8. Travel. Traveling has always been something that I found to be enjoyable, but this summer sparked a new level of interest. After road tripping through Canada, visiting several different states, and going to camp, I have discovered that I want to travel all over. Specifically, I want to take road trips! I don’t know if any road trips will happen this year, but maybe after I graduate from grad school.

9. Become a licensed Social Worker. How crazy is that? Technically, once I get my BSW I can take the test to become licensed. However, since I am going straight into grad school, I am going to hold off until I have my MSW to take the test.

Childcare, 2014 Photo Cred: My childcare friend Heather.

◆ Challenges:
**a)** Please copy the goals passage word for word, the stretch from "8. Travel. Traveling" through "take the test.".
**b)** For each statement, say yes or no on whether the goals passage agrees with it, and quote the words that decide it. (i) A road trip is already confirmed for this year. (ii) The licensing test will wait until after the MSW. (iii) The summer road trip went through Canada.
The entries after this passage are separate material.

◆ Dataset content:
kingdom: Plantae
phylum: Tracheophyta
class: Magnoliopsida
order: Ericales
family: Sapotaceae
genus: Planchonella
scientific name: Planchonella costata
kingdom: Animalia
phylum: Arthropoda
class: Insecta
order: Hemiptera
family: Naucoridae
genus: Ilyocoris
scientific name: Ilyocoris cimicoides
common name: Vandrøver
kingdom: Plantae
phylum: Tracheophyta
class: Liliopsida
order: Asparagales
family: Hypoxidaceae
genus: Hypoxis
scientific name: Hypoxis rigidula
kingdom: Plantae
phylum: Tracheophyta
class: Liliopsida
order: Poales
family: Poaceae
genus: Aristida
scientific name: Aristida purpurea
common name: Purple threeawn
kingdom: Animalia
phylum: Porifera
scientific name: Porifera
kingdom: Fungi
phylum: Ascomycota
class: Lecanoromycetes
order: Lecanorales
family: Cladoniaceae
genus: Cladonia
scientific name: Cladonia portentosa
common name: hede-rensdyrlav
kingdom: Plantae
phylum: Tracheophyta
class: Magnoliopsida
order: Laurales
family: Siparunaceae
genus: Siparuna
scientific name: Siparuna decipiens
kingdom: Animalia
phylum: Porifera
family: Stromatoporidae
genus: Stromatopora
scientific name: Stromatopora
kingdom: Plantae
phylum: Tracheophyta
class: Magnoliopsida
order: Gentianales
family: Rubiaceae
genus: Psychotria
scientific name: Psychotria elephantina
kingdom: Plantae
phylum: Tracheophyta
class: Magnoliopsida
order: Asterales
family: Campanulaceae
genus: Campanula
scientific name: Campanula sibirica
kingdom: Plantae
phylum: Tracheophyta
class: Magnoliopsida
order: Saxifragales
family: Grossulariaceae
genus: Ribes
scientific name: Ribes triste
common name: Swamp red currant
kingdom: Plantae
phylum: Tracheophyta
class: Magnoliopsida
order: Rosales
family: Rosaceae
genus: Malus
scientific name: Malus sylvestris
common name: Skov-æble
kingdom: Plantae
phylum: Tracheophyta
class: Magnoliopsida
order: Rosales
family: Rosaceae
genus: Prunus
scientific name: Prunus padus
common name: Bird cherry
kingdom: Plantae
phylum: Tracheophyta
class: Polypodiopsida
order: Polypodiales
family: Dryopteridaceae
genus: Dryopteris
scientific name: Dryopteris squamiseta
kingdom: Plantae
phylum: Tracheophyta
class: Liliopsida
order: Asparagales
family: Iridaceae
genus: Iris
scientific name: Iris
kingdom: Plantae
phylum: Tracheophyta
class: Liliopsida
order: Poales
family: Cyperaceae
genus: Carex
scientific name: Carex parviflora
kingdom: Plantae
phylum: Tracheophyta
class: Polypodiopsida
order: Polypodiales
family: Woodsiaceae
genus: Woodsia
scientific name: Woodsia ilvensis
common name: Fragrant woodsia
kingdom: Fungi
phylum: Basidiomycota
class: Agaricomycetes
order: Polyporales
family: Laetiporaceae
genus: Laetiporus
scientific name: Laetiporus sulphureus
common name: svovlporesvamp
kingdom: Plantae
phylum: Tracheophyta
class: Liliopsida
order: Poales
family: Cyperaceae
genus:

◆ Final results:
**a)**
8. Travel. Traveling has always been something that I found to be enjoyable, but this summer sparked a new level of interest. After road tripping through Canada, visiting several different states, and going to camp, I have discovered that I want to travel all over. Specifically, I want to take road trips! I don’t know if any road trips will happen this year, but maybe after I graduate from grad school.

9. Become a licensed Social Worker. How crazy is that? Technically, once I get my BSW I can take the test to become licensed. However, since I am going straight into grad school, I am going to hold off until I have my MSW to take the test.

**b)**
(i) No: "I don’t know if any road trips will happen this year"
(ii) Yes: "I am going to hold off until I have my MSW to take the test."
(iii) Yes: "After road tripping through Canada"